Time and again, the day followed the same pattern. Rabada threatened without finding the end product, but there was, in truth, little else to fear from the remainder of the attack. Jansen was largely ineffectual, and even Pakistan in this kind of profligate mood weren't giving him any wickets. ESPNcricinfo's ball-by-ball data showed the batters were in control against 78% of his deliveries, the highest against any bowler from either side all day.

It is something of a mystery, though, how Bosch didn't go similarly unrewarded. Pakistan's control percentage against him wasn't much better at 74%, and he sent down 38 balls - nearly half of his entire innings - bowling wide outside off stump or down leg. But he must have been exceptionally nice this year, because Pakistan filled his Christmas stocking right to the brim.

Saud Shakeel looked to have decided on a whim he no longer wanted to be known as the most conservative batter in the side, and raced out of the blocks with 14 runs in his first five balls; it is his fastest start in any format. When Bosch sent one down that truly deserved to be put away, though, Shakeel gloved it through to the wicketkeeper, his brief Boxing Day fling with belligerence over before it ever blossomed.

Even the mild-mannered Kamran Ghulam, having kept his temperament in check and finding a way to balance positivity and responsibility, could not ultimately resist the lure of a hoick. Having held his own against a simmering Rabada, he ultimately hacked at Paterson, only for the top edge to go straight to none other than Rabada himself.

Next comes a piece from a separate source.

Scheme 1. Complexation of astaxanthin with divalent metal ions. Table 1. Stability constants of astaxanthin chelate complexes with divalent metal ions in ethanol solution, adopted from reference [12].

Aamer Jamal was having more success with this strategy; it is a mark of South Africa's indifference with the ball over large periods that he and Salman Agha wrangled their way back into putting Pakistan into another respectable position, approaching 200 for 6 by tea. Ultimately, though, Jamal found a similarly unseemly way to fall to the debutant, playing with a horizontal bat to a ball too close to cut and chopping it on. Pakistan were unable to help clumping their dismissals together to undo all the good work that preceded them, as if regurgitating the contents of a recently consumed nutritious meal. They lost three wickets for no runs in eight balls, and the innings was effectively done.

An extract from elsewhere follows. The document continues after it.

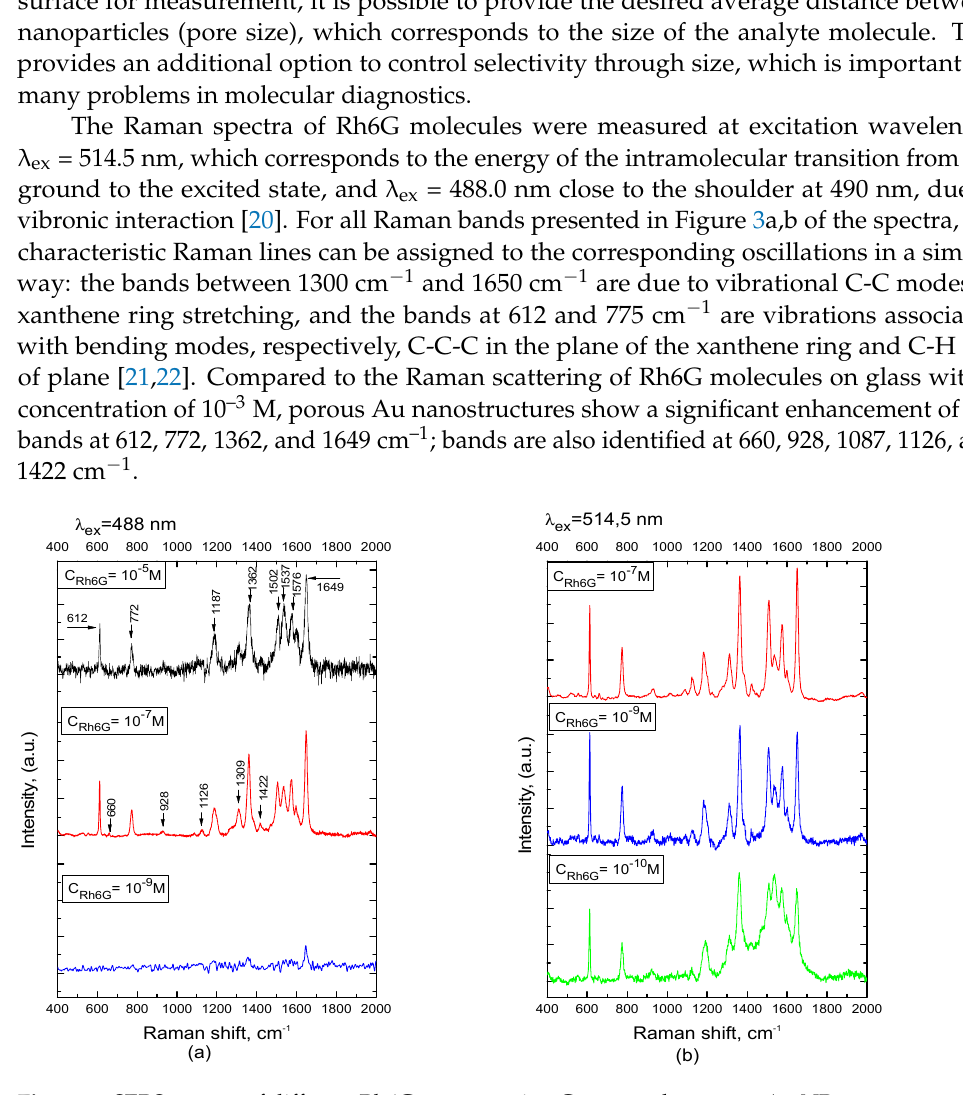
Figure 3. SERS spectra of different Rh6G concentration C Rh6G on the porous Au NP arrays measured on a region with d =15.2 nm at excitation wavelength λ ex = 488 nm-( a ), λ ex = 514.5 nm-( b ). Comparison of the Raman spectra obtained at different excitation wavelengths unambiguously indicates an increase in the intensity of the bands at λ ex = 514.5 nm by a factor of 2 at a Rh6G concentration of C Rh6G = 10 − 7 M and by a factor of 15 for C Rh6G = 10 − 9 M. It should be noted that the low detection limit for Rh6G upon excitation at 488 nm is only ca. 10 − 9 M, which is due to the features of the Raman amplification mechanism beyond the plasmonic band. The differences in the Raman spectra also indicate that the amplification mechanisms are somewhat different in these spectral ranges.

Though he was back to his positive self, Ghulam described the atmosphere in the dressing room as "excellent" after the day, and admitted there were regrets. "Rizzy [Mohammad Rizwan] and I were playing very well. We had it under control, and it was in our hands, and I should not have played the shot I did."

It is not, it would appear, the outcome of the day that disappoints Pakistan, but the waste of it. For 211 in Centurion under overcast skies means they may have left with full stomachs, but the nourishment on offer has not truly been taken advantage of.